For history buffs, Thomas Jefferson’s Monticello estate, which is the only home in the U.S. to be designated as a UNESCO World Heritage Site, is open for public tours. Meanwhile, Charlottesville’s pedestrianized Downtown Mall offers fine dining, boutique shopping, and the simple pleasure of people watching while enjoying a coffee at numerous outdoor cafes.
2. Valle de Guadalupe, Mexico
Mexico’s Valle de Guadalupe is closer to Los Angeles than Napa Valley and is located just 75 miles south of the U.S. border. For decades, the Valle has been overshadowed by America’s West Coast wine destinations, but Mexico’s premier wine region is now garnering international attention for the world-class bottles produced by its 100-plus wineries.
Instead of one or two signature varieties, producers such as Decantos, Monte Xanic, Vena Cava, and Lechuza Vineyard focus on a range of grapes suited to the warm climates of southern Europe.
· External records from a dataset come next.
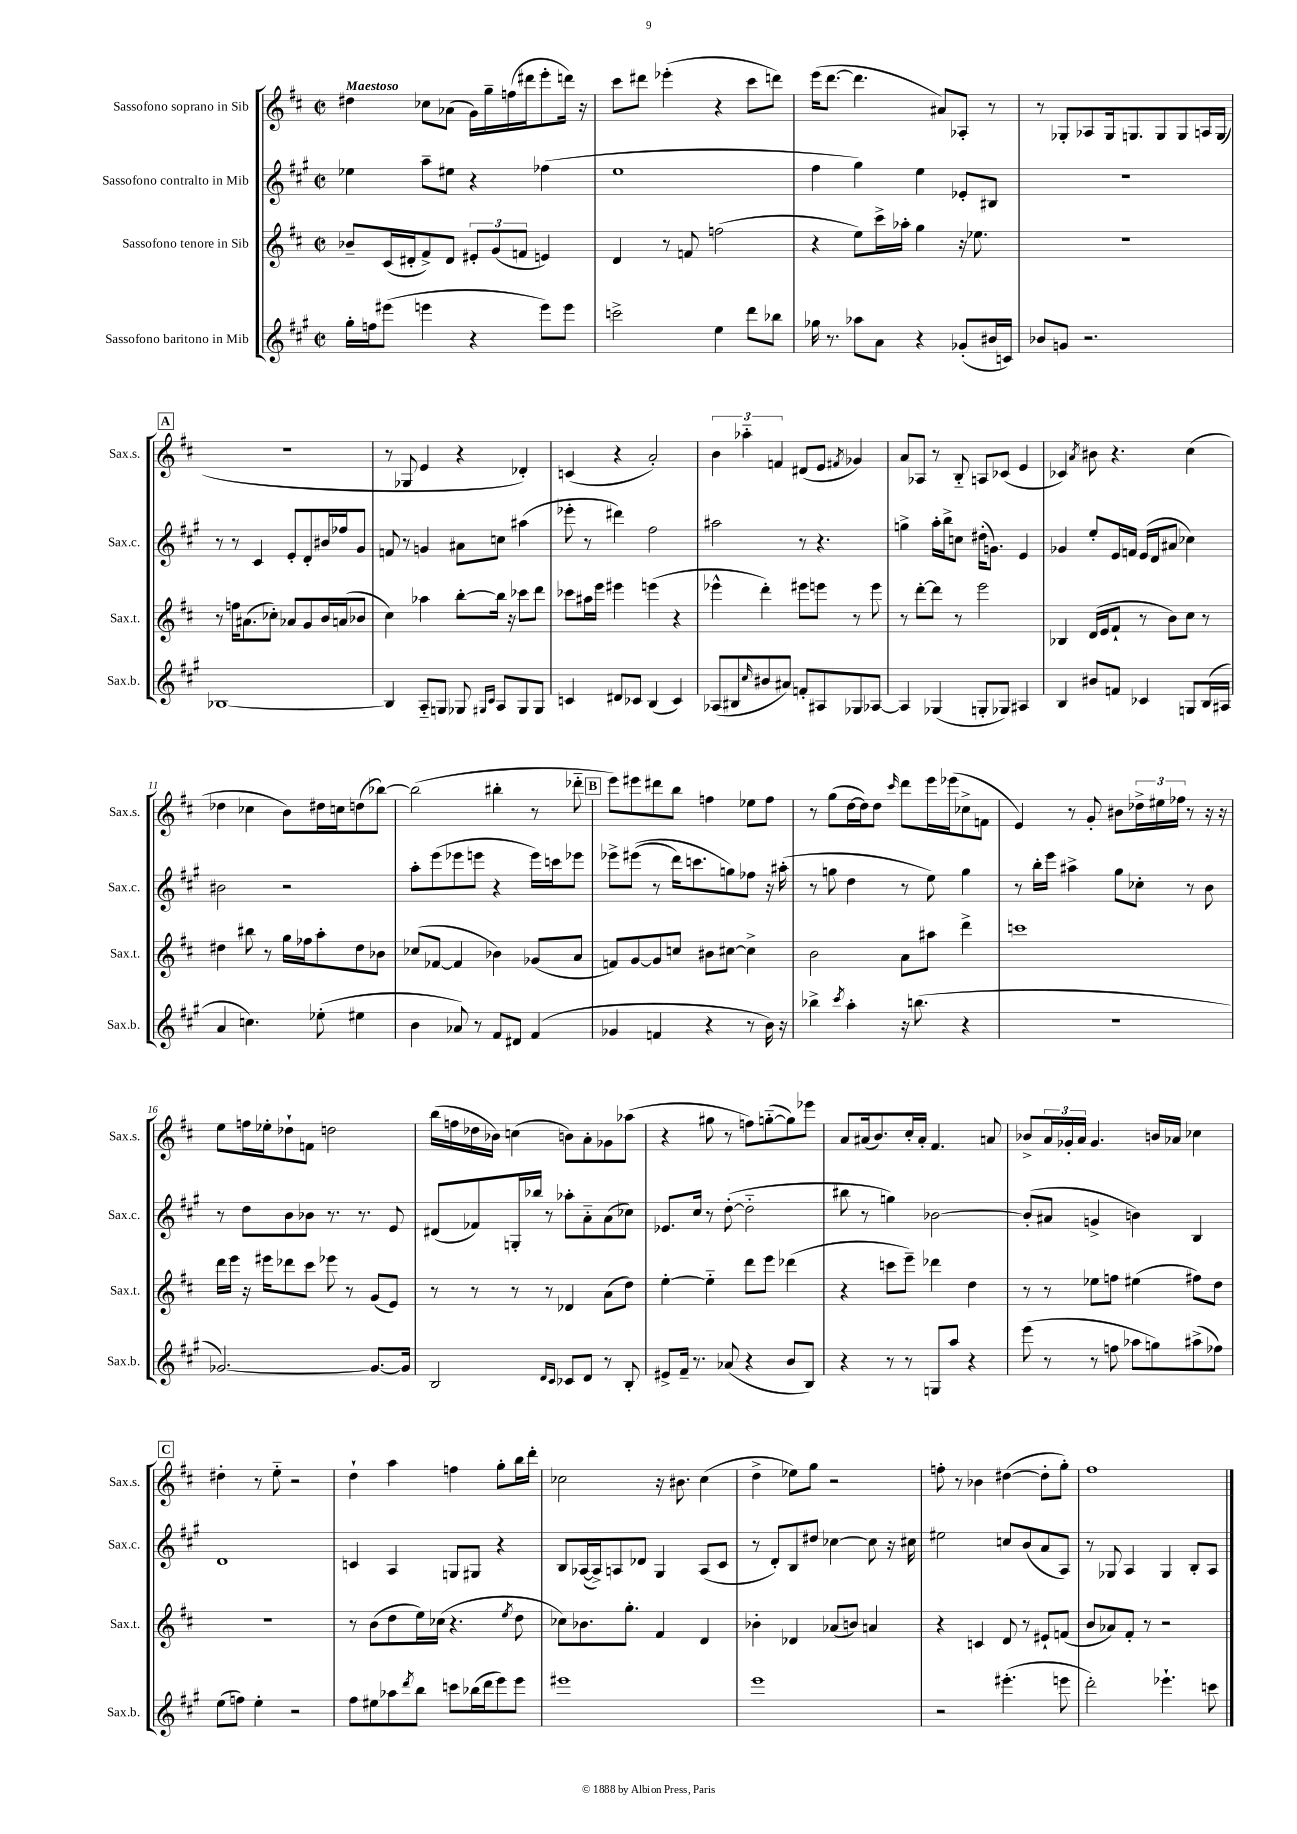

**kern	**kern	**kern	**kern
*staff4	*staff3	*staff2	*staff1
*clefG2	*clefG2	*clefG2	*clefG2
*k[f#c#g#]	*k[f#c#]	*k[f#c#g#]	*k[f#c#]
*M2/2	*M2/2	*M2/2	*M2/2
*met(c|)	*met(c|)	*met(c|)	*met(c|)
16gg#'	8b-~	4ee-	4dd#
16ff	.	.	.
(8eee#	(16c#	.	.
.	16d#'	.	.
4eee	8f#^)	8aa~	8cc-
.	8d#	8ee#	(8a-
4r	12e#'	4r	16g)
.	.	.	16gg~
.	(12g	.	.
.	.	.	(16ff
.	12f	.	.
.	.	.	16ddd#
8eee)	4e)	(4ff-	8eee'
8eee	.	.	16ddd)
.	.	.	16r
=	=	=	=
2ccc^	4d	1ee	8ccc#
.	.	.	8ddd#
.	8r	.	(4eee-'
.	8f	.	.
4ee	(2ff	.	4r
8ddd	.	.	8ccc#
8bb-	.	.	8ddd)
=	=	=	=
16gg-	4r	4ff#	(16eee
8.r	.	.	[8.ddd
8aa-	8ee)	4gg#)	4.ddd]
8a	16ccc#^	.	.
.	16aa-'	.	.
4r	4gg	4ee	.
.	.	.	8a#)
(8g-'	16r	8e-'	8A-'
.	8.ee-	.	.
16b#	.	8B#	8r
16c)	.	.	.
=	=	=	=
8b-	1r	1r	8r
8g	.	.	8G-'
2.r	.	.	8A-
.	.	.	16G-
.	.	.	8.G
.	.	.	8G
.	.	.	8G
.	.	.	16A
.	.	.	(16G
=	=	=	=
[1B-	8r	8r	1r
.	16ff	8r	.
.	(8.a#	.	.
.	.	4c#	.
.	8cc-')	.	.
.	8a-	8e'	.
.	8g	8d'	.
.	16b	16b#	.
.	(16a	16ff-	.
.	8b-	8g#	.
=	=	=	=
4B-]	4cc#)	8f	8r
.	.	8r	8G-
8A'~	4aa-	4g	4e
8G	.	.	.
8G-	[8bb'	8a#	4r
16qqG#	.	.	.
16qqc#	.	.	.
8A	16bb]	8cc	.
.	16r	.	.
8G#	8ccc-	(4aa#	4d-')
8G#	8ddd	.	.
=	=	=	=
4c	8ccc-	8eee-'	(4c
.	16aa#	8r	.
.	16eee	.	.
8d#	4eee#	4ddd#)	4r
8c-	.	.	.
(4B	(4eee	2ff#	2a')
4c-)	4r	.	.
=	=	=	=
(8A-	4eee-^^	2aa#	6b
8B#	.	.	.
.	.	.	6aa-'~
16qqcc#	.	.	.
8b#	4ddd')	.	.
.	.	.	6f
8a#)	.	.	.
8f'	8eee#	8r	(8d#
8A#	8eee	4.r	8e
.	.	.	8qf#
8G-	8r	.	4g-)
[8A-	8eee	.	.
=	=	=	=
4A-]	8r	4gg^	8a
.	[8ddd'	.	8A-
(4G-	8ddd]	16aa'	8r
.	.	16bb^	.
.	8r	8cc	8B'~
8G'	2eee	(16dd#'	8A
.	.	8.g)	.
8G-)	.	.	(8c-
4A#	.	4e	4e
=	=	=	=
4B	4B-	4g-	4c-)
.	.	.	8qa
8b#	(16d	8ee'	8b#
.	16e	.	.
8f	8f#`	16e	4.r
.	.	16f	.
4c-	8r	(16e	.
.	.	16d	.
.	8b)	8a#	.
8G	8cc#	4cc-)	(4cc#
(16B	8r	.	.
16A#	.	.	.
=	=	=	=
4a	4dd#	2b#	4dd-
4.cc)	8bb#	.	4cc-
.	8r	.	.
.	16gg	2r	8b)
.	16ff-	.	.
(8ee-'	8aa'	.	16dd#
.	.	.	16cc
4ee#	8dd#	.	(8dd
.	8b-	.	[8bb-)
=	=	=	=
4b	(8cc-	8aa'	(2bb-]
.	[8f-	(8eee	.
8a-)	4f-]	8eee-	.
8r	.	8eee	.
8f#	4b-)	4r	4bb#'
8d#	.	.	.
(4f#	(8g-	16eee)	8r
.	.	16ccc	.
.	8a	8eee-	8ddd-'~
=	=	=	=
4g-	8f)	8eee-^	8eee)
.	[8g	&((8eee#	8eee#
4f	8g]	8r	8ddd#
.	8cc	16ddd)	8bb
.	.	8.ccc	.
4r	8b#	.	4ff
.	[8cc#	8gg&)	.
8r	4cc#^]	8ff-	8ee-
16b)	.	16r	8ff
16r	.	(16aa#'	.
=	=	=	=
4bb-^	2b	8r	8r
.	.	8gg	(8gg
8qccc#	.	.	.
4aa'	.	4dd	[16dd
.	.	.	16dd])
.	.	.	8dd
.	.	.	16qqccc#
16r	8a	8r	8ddd
(8.bb	.	.	.
.	8aa#	8ee)	16eee
.	.	.	(16eee-
4r	4ddd^	4gg	8cc-^
.	.	.	8f
=	=	=	=
1r	1ccc	8r	4e)
.	.	16bb'	.
.	.	16eee	.
.	.	4aa#^	8r
.	.	.	8g'
.	.	8gg#	8b#
.	.	8cc-'	24dd-^
.	.	.	24ee#
.	.	.	24ff-
.	.	8r	8r
.	.	8b	16r
.	.	.	16r
=	=	=	=
[2.g-)	16ddd	8r	8ee
.	16eee	.	.
.	16r	8dd	16ff
.	16eee#	.	16ee-'
.	8ddd-	8b	8dd-`
.	8ccc#	8b-	8f
.	8eee-	8.r	2dd
.	8r	.	.
.	.	8.r	.
8.g-_	(8g	.	.
.	8e)	8e	.
16g-]	.	.	.
=	=	=	=
2B	8r	(8d#	(16bb
.	.	.	16ff
.	8r	8f-)	16dd-
.	.	.	16b-)
.	8r	16G'	(4cc
.	.	16bb-	.
.	8r	8r	.
16qqd	.	.	.
16qqc#	.	.	.
8c-	4d-	8aa-'	8b)
8d	.	8a'~	8a'
8r	(8a	(8a	8g-
8B'	8dd)	8cc-)	(8aa-
=	=	=	=
8e#^	[4ee'	8.e-	4r
16f#~	.	.	.
8.r	.	16cc#	.
.	4ee'~]	8r	8gg#
(8a-	.	([8dd'	8r
4r	8ddd	2dd'~]	8ff)
.	8eee	.	([8gg'~
8b	(4ddd-	.	8gg])
8B)	.	.	8eee-
=	=	=	=
4r	4r	8bb#	8a
.	.	8r	(16a#
.	.	.	8.b)
8r	8ccc	4gg)	.
8r	8eee~)	.	16cc#'
.	.	.	16a#'
8G	4ddd-	[2b-	4.f#
8aa	.	.	.
4r	4dd	.	.
.	.	.	8a
=	=	=	=
(8eee	8r	(8b-']	8b-^
8r	8r	8a#	24a
.	.	.	24g-'
.	.	.	24a
8r	8ee-	4g^	4.g-
8ff	8ff	.	.
8aa-	(4ee#	4b)	.
8gg)	.	.	16b
.	.	.	16a-
(8aa#^	8ff#)	4B	4cc-
8ff-)	8dd	.	.
=	=	=	=
(8ee	1r	1d	4dd#'
8ff)	.	.	.
4ee'	.	.	8r
.	.	.	8ee'~
2r	.	.	2r
=	=	=	=
8ff#	8r	4c	4dd`
8ee#	(8b	.	.
8aa-	8dd	4A	4aa
8qddd	.	.	.
8bb	16ee)	.	.
.	(16cc-	.	.
8ccc	4.r	8G	4ff
(16bb-	.	8G#	.
16ddd	.	.	.
8eee)	.	4r	8gg'
.	8qee	.	.
8eee	8dd	.	16bb
.	.	.	16ddd'
=	=	=	=
1eee#	8cc-)	8B	2cc-
.	8.b-	([16A-	.
.	.	16A-^])	.
.	.	8A	.
.	8.gg'	.	.
.	.	8d-	.
.	4f#	4G#	16r
.	.	.	8.b#
.	4d	(8A	(4cc-
.	.	8c#	.
=	=	=	=
1eee	4b-'	8r	4dd^
.	.	8d')	.
.	4d-	8B	8ee-)
.	.	8dd#	8gg
.	(8a-	[4cc-	2r
.	8b)	.	.
.	4a	8cc-]	.
.	.	16r	.
.	.	16cc#	.
=	=	=	=
2r	4r	2ee#	8ff'
.	.	.	8r
.	4c	.	4b-
(4.eee#'	8d	8cc	([4dd#
.	8r	(8b	.
.	8e#`	8a	8dd#']
8eee	(8f	8A)	8gg')
=	=	=	=
2ddd')	8b	8r	1ff#
.	8a-)	8G-	.
.	8f#'	4A	.
.	8r	.	.
4.eee-`	2r	4G-	.
.	.	8B'	.
8ccc	.	8A	.
==	==	==	==
*-	*-	*-	*-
Think: Nebbiolo, Sangiovese, Tempranillo, Syrah, Vermentino, Viognier, and many more.
The high-quality winemaking is matched by farm-to-table dining and multi-course tasting menus, from acclaimed chefs such as Drew Deckman, Diego Hernandez, and Javier Plascencia. The latter helms Finca Altozano, which is arguably the region’s hottest restaurant.
While its proximity to San Diego makes driving an option, a number of the Valle’s resorts and wineries offer pickup services from San Diego International Airport. Without a doubt, it’s the most hassle-free method of arrival, and subsequent taxi travel around the region means all within your party can fully appreciate the broad selection of local wines.
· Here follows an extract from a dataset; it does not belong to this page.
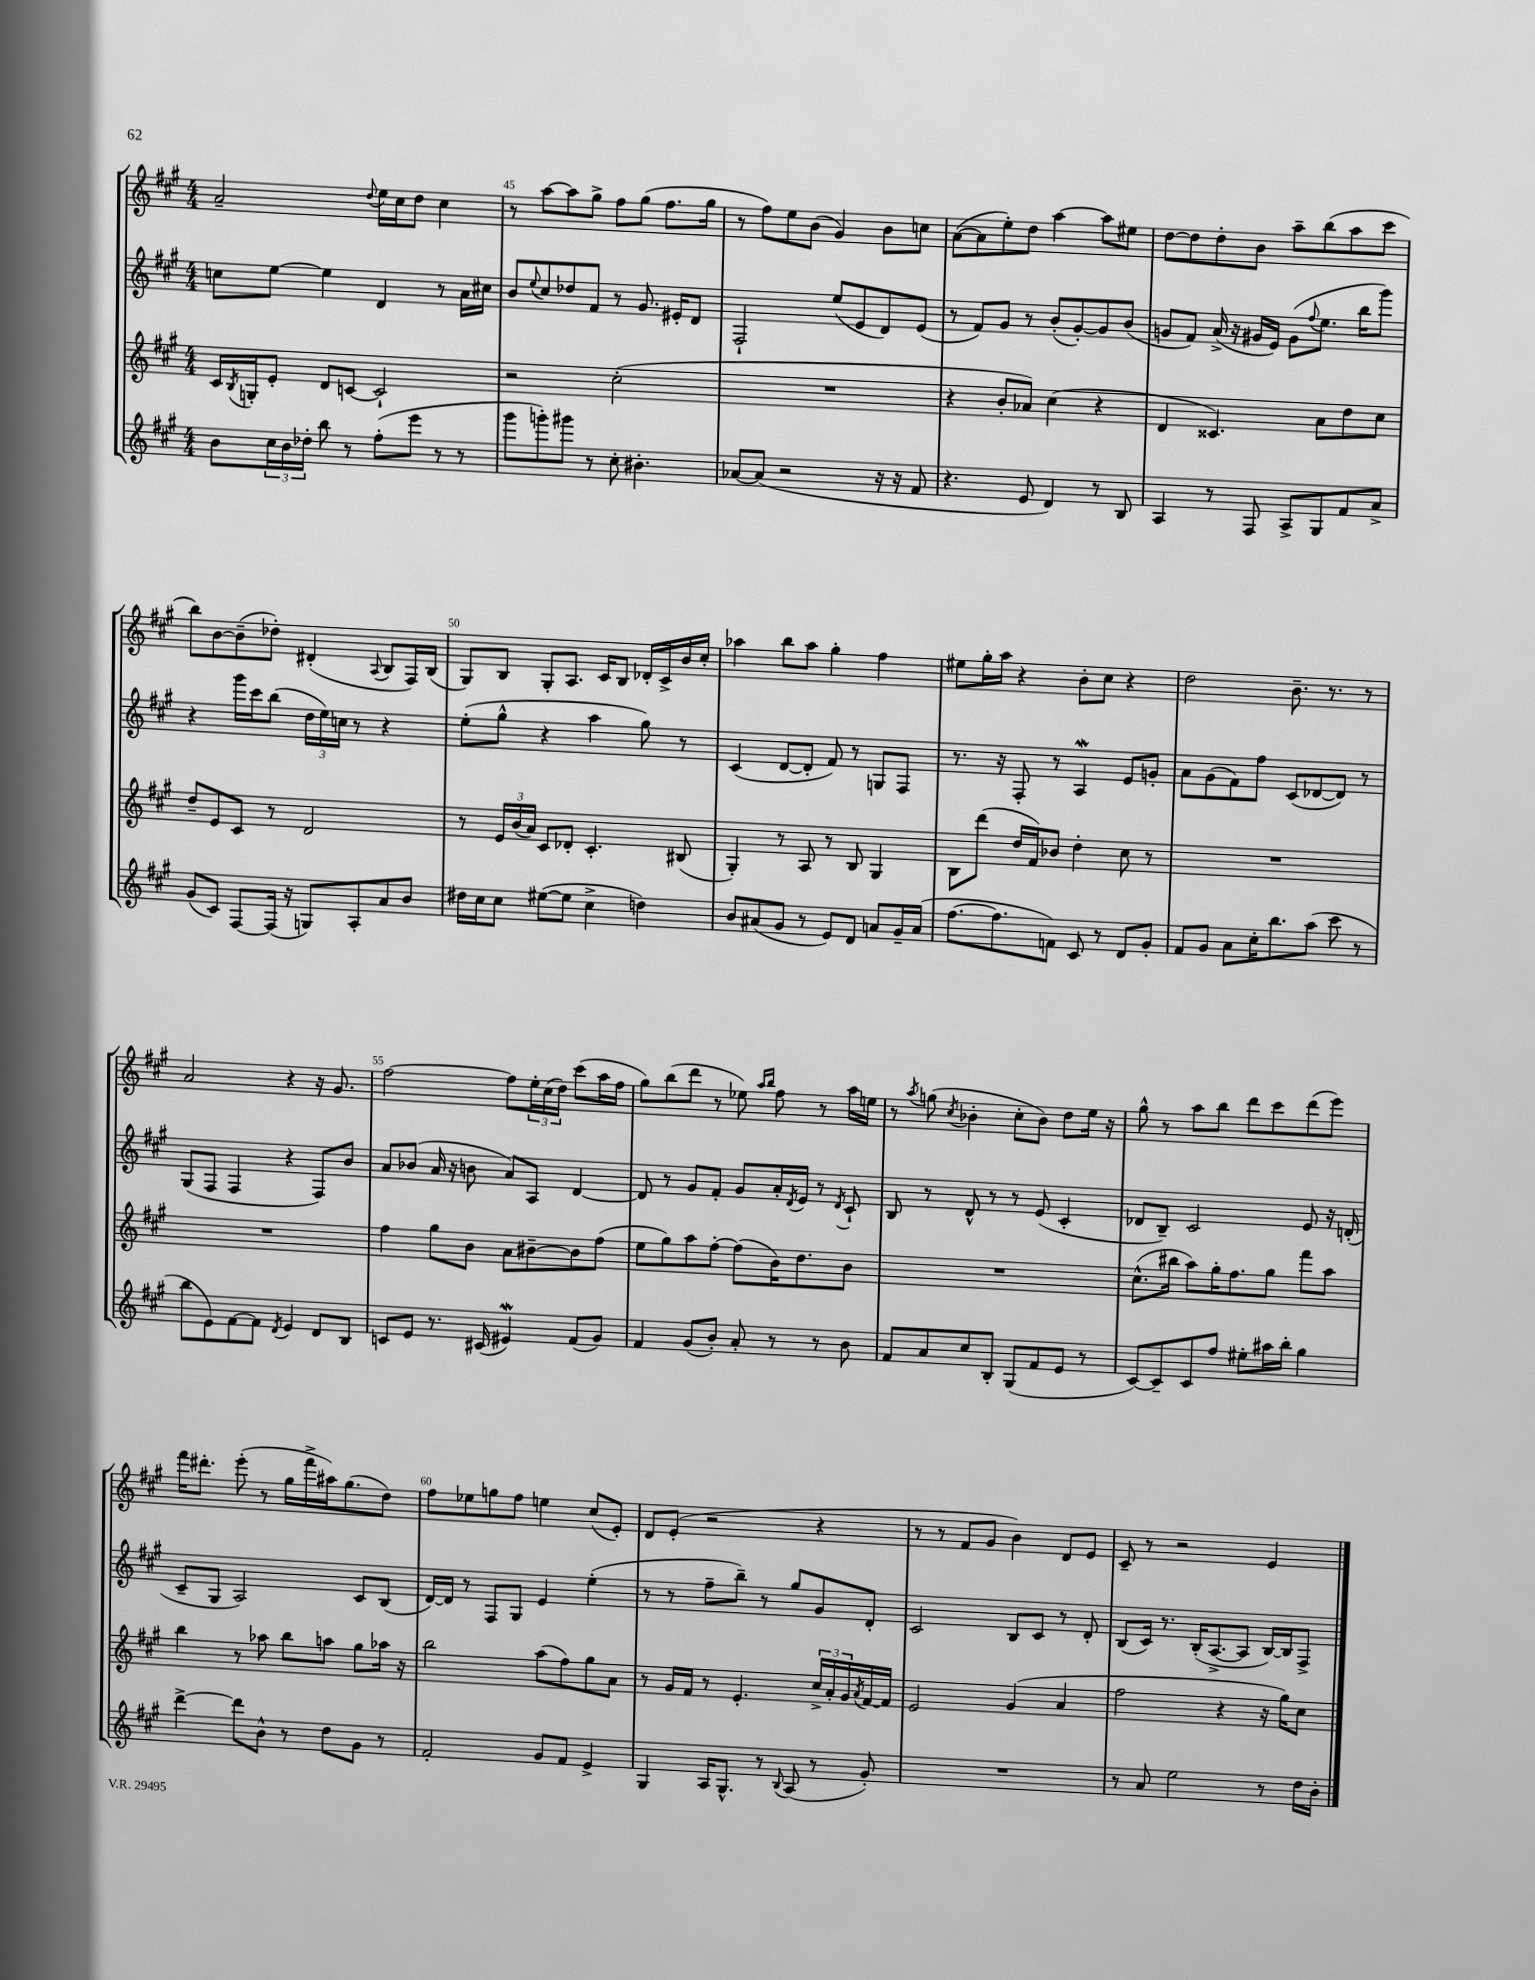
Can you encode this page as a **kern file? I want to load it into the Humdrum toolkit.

1. Paso Robles, California
Paso Robles is located on California’s Central Coast, midway between San Francisco and Los Angeles. The charming city and its surrounding wine country might be familiar to Californian oenophiles, but the region still flies under the radar from a national and international perspective.
This is a shame; Paso is home to award-winning wineries set in a spectacular backdrop that rivals anywhere else in the state. The city’s historic downtown features a wide range of dining establishments that dedicate themselves to serving locally sourced, organic produce and meats. Accommodations range from boutique hotels to vineyard resorts, luxury villas, and national chains where you can spend those well-earned points.
But those who’ve become acquainted with the region know that Paso’s main draw is its very tangible sense of community. The members of the Paso Robles Wine Country Alliance are connected not only by their regional marketing operation, but by deep-rooted friendships stretching back years and even decades.
The 40,000-acre AVA is home to more than 200 wineries, with stalwarts such as Tablas Creek Vineyard, Castoro Cellars, and Eberle Winery pioneering the production of more than 60 grape varieties. Some might argue such diversification and the lack of focus on a signature variety can hold a region back. To them, we counter: Variety is the spice of life.
Nowhere is Paso’s community spirit more evident than at Tin City, an industrial complex that sees wine producers, breweries, cider makers, and creameries work side by side to share their artisanal fare.
“This community of wildly independent artisans love what they do, and they are part of Tin City to pour that love into everything they make with the sole purpose of sharing it,” Tin City’s website states. “All you need to do is show up and enjoy it.”
We couldn’t put it better ourselves.